OBJECTIVE
Copy, unchanged, the stretch of the records below from the line containing "pose: elev=261.4 azim=260.9" through the line containing "Dot at: (249, 280)", including both of those lines.

DATA LINES
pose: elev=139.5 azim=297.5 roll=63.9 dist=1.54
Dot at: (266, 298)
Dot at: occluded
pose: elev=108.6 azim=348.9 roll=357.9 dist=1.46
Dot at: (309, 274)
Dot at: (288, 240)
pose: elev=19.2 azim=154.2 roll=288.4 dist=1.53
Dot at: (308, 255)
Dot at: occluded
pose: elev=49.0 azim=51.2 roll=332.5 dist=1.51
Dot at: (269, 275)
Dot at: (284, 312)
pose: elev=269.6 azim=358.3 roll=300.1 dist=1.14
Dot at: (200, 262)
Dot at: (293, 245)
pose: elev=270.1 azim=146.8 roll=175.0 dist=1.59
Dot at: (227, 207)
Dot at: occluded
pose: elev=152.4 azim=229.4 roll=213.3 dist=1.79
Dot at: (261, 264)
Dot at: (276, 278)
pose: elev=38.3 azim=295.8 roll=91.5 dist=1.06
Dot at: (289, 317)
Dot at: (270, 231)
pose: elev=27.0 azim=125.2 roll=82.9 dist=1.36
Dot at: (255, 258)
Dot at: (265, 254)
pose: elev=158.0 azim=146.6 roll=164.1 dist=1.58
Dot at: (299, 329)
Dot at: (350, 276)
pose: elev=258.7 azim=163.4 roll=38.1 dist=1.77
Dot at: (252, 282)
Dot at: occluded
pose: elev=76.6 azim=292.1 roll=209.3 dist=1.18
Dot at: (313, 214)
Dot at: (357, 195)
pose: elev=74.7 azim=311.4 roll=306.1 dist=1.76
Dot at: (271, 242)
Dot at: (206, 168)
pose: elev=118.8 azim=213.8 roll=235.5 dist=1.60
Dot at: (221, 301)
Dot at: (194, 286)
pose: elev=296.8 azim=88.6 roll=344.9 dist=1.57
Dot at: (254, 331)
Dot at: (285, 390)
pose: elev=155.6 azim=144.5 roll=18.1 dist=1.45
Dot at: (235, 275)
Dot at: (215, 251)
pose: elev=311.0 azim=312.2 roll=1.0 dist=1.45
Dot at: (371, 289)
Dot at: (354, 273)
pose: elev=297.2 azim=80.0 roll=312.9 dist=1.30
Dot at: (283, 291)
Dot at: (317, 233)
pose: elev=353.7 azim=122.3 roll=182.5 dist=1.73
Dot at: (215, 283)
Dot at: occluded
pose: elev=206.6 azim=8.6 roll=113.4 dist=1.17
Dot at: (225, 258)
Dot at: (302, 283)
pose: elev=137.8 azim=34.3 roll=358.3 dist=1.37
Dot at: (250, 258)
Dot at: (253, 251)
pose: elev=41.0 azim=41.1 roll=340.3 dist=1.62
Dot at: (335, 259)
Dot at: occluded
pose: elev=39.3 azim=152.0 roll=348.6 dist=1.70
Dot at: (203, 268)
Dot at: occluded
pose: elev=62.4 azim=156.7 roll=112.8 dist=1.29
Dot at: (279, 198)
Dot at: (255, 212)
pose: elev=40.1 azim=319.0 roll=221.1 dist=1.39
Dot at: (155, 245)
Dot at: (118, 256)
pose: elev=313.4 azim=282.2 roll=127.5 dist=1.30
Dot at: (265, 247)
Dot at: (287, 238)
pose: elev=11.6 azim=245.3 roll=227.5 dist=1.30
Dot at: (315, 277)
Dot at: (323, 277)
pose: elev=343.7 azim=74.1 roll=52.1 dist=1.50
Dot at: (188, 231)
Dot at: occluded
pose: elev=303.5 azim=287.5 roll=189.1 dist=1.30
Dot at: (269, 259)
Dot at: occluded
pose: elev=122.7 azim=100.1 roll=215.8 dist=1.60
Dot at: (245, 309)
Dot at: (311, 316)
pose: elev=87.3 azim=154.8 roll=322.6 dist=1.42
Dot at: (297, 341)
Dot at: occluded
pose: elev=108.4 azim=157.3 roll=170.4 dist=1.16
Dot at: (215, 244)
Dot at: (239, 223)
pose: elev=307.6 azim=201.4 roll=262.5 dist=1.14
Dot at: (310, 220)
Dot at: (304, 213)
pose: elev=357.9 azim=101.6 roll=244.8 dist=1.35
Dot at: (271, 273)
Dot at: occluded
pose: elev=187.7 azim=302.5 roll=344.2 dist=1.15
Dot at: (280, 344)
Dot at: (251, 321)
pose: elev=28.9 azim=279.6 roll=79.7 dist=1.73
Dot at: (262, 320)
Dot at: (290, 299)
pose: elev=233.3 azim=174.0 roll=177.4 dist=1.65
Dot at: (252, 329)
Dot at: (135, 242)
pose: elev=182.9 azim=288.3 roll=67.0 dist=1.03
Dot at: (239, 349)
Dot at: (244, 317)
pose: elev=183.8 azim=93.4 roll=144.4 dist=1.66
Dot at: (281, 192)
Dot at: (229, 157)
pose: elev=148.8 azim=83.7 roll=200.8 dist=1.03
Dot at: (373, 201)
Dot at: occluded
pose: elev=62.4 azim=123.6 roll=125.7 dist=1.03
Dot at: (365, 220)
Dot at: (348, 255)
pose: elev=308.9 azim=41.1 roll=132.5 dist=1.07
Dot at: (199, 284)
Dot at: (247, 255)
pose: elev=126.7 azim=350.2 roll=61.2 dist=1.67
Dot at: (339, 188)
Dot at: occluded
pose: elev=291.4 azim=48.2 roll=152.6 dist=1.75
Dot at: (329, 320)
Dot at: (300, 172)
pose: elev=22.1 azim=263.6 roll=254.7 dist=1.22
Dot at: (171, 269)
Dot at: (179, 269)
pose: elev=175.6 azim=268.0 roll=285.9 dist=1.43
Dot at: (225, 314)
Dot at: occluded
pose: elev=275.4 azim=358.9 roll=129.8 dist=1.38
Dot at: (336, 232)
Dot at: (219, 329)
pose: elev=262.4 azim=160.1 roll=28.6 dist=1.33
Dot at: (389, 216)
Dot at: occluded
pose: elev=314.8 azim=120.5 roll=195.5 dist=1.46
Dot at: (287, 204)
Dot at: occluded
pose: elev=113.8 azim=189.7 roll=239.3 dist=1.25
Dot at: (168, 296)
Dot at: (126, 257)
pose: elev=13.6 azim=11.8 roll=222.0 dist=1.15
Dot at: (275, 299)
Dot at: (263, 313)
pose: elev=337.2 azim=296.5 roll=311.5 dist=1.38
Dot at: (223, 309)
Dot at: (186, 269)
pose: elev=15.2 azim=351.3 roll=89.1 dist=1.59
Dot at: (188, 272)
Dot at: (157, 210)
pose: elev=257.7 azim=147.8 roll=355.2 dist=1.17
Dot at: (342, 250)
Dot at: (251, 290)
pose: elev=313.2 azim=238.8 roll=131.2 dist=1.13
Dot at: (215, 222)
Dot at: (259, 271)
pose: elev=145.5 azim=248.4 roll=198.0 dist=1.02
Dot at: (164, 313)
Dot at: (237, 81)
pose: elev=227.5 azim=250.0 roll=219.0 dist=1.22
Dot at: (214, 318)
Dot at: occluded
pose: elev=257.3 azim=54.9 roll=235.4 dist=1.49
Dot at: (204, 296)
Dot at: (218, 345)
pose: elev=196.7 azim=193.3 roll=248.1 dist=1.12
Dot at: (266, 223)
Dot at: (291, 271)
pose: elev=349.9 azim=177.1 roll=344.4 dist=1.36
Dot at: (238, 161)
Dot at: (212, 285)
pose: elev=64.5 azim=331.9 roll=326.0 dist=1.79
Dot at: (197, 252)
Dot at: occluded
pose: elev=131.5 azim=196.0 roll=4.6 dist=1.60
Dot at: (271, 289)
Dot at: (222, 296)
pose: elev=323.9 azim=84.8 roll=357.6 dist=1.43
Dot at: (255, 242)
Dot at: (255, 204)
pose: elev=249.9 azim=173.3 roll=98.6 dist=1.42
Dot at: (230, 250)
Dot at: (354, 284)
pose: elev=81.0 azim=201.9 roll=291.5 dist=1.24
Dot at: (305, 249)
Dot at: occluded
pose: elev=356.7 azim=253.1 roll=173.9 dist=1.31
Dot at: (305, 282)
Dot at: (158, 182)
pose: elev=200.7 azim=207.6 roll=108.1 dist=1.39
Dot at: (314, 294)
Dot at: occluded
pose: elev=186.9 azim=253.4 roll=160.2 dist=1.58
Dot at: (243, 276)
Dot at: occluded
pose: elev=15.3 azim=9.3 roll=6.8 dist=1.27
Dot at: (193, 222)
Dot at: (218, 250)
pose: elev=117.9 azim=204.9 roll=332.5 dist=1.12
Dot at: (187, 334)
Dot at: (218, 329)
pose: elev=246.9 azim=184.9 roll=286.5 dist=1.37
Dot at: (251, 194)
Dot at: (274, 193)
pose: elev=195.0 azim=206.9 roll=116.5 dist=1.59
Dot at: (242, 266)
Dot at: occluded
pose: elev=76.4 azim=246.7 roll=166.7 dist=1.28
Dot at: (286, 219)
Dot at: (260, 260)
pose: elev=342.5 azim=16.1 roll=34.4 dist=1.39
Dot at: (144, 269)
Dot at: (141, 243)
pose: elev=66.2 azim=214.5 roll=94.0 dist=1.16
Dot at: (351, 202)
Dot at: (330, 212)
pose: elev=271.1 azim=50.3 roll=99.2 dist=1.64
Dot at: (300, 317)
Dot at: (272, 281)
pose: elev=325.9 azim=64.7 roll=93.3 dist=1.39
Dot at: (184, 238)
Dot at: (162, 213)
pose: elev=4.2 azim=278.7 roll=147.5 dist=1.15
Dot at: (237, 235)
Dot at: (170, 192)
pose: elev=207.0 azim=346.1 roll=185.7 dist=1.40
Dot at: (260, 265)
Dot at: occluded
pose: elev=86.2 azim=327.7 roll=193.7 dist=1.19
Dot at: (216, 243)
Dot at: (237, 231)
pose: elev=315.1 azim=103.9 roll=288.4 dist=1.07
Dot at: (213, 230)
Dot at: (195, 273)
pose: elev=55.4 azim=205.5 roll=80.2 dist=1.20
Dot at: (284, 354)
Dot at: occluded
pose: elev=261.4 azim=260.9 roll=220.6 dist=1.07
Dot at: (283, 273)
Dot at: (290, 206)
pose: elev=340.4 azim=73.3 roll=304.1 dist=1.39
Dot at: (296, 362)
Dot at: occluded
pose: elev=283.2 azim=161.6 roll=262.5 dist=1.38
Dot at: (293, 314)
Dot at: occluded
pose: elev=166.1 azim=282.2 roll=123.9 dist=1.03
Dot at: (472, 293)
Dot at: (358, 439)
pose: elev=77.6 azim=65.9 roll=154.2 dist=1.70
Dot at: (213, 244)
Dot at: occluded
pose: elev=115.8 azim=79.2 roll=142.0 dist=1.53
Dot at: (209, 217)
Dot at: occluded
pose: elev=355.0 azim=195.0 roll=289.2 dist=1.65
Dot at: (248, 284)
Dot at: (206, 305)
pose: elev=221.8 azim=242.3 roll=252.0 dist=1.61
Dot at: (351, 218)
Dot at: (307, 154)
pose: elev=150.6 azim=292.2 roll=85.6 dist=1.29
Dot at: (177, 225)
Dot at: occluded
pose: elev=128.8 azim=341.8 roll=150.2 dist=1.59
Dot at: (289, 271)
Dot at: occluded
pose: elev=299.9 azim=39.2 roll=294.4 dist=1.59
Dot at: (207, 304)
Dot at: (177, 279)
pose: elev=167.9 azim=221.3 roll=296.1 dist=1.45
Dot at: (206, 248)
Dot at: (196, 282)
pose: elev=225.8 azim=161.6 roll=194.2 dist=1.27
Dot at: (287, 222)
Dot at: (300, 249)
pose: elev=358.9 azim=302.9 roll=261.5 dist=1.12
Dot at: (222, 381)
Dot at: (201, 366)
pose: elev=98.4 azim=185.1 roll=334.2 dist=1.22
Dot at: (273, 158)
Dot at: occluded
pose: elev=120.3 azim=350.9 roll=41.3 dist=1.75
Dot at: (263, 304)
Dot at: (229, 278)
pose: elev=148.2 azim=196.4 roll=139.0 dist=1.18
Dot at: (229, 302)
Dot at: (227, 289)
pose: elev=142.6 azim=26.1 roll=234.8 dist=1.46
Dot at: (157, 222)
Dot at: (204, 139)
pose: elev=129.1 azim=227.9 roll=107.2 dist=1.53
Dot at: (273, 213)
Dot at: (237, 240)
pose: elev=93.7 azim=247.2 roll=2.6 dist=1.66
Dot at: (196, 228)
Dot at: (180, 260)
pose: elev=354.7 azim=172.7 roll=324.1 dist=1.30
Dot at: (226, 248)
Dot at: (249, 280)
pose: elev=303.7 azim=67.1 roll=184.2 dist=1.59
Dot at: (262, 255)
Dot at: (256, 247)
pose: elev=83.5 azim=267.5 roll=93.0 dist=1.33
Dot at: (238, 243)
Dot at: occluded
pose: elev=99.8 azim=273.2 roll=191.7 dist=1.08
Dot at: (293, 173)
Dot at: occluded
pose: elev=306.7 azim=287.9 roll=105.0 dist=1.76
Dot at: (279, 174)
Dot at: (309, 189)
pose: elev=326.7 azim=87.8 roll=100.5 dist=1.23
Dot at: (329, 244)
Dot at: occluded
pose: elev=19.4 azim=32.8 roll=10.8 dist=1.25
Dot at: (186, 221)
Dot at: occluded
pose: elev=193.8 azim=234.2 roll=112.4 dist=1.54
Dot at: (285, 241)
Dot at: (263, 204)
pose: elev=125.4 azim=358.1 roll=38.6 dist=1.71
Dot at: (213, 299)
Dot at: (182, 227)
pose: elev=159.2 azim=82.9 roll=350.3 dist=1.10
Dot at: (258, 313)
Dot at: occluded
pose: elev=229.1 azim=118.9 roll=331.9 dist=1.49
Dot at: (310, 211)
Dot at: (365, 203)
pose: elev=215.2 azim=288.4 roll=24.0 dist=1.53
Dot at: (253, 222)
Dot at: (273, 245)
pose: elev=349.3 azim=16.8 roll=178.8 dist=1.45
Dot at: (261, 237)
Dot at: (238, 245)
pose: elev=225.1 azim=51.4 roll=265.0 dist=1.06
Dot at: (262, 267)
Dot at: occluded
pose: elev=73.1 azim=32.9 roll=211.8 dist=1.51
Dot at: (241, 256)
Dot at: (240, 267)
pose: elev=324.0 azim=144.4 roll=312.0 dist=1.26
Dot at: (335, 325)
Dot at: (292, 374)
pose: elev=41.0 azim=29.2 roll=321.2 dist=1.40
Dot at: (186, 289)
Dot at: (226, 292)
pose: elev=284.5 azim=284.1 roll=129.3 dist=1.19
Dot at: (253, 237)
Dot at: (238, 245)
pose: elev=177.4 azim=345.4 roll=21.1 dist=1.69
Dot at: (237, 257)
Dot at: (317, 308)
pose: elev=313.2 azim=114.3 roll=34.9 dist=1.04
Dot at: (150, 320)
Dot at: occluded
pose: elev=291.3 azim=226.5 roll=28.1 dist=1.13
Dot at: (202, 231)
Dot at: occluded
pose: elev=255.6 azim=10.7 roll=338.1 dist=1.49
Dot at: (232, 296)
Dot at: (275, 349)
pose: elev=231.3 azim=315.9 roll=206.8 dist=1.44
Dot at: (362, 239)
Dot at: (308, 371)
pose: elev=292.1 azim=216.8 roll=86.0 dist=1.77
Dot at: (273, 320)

ANSWER TO THE PROBLEM
pose: elev=261.4 azim=260.9 roll=220.6 dist=1.07
Dot at: (283, 273)
Dot at: (290, 206)
pose: elev=340.4 azim=73.3 roll=304.1 dist=1.39
Dot at: (296, 362)
Dot at: occluded
pose: elev=283.2 azim=161.6 roll=262.5 dist=1.38
Dot at: (293, 314)
Dot at: occluded
pose: elev=166.1 azim=282.2 roll=123.9 dist=1.03
Dot at: (472, 293)
Dot at: (358, 439)
pose: elev=77.6 azim=65.9 roll=154.2 dist=1.70
Dot at: (213, 244)
Dot at: occluded
pose: elev=115.8 azim=79.2 roll=142.0 dist=1.53
Dot at: (209, 217)
Dot at: occluded
pose: elev=355.0 azim=195.0 roll=289.2 dist=1.65
Dot at: (248, 284)
Dot at: (206, 305)
pose: elev=221.8 azim=242.3 roll=252.0 dist=1.61
Dot at: (351, 218)
Dot at: (307, 154)
pose: elev=150.6 azim=292.2 roll=85.6 dist=1.29
Dot at: (177, 225)
Dot at: occluded
pose: elev=128.8 azim=341.8 roll=150.2 dist=1.59
Dot at: (289, 271)
Dot at: occluded
pose: elev=299.9 azim=39.2 roll=294.4 dist=1.59
Dot at: (207, 304)
Dot at: (177, 279)
pose: elev=167.9 azim=221.3 roll=296.1 dist=1.45
Dot at: (206, 248)
Dot at: (196, 282)
pose: elev=225.8 azim=161.6 roll=194.2 dist=1.27
Dot at: (287, 222)
Dot at: (300, 249)
pose: elev=358.9 azim=302.9 roll=261.5 dist=1.12
Dot at: (222, 381)
Dot at: (201, 366)
pose: elev=98.4 azim=185.1 roll=334.2 dist=1.22
Dot at: (273, 158)
Dot at: occluded
pose: elev=120.3 azim=350.9 roll=41.3 dist=1.75
Dot at: (263, 304)
Dot at: (229, 278)
pose: elev=148.2 azim=196.4 roll=139.0 dist=1.18
Dot at: (229, 302)
Dot at: (227, 289)
pose: elev=142.6 azim=26.1 roll=234.8 dist=1.46
Dot at: (157, 222)
Dot at: (204, 139)
pose: elev=129.1 azim=227.9 roll=107.2 dist=1.53
Dot at: (273, 213)
Dot at: (237, 240)
pose: elev=93.7 azim=247.2 roll=2.6 dist=1.66
Dot at: (196, 228)
Dot at: (180, 260)
pose: elev=354.7 azim=172.7 roll=324.1 dist=1.30
Dot at: (226, 248)
Dot at: (249, 280)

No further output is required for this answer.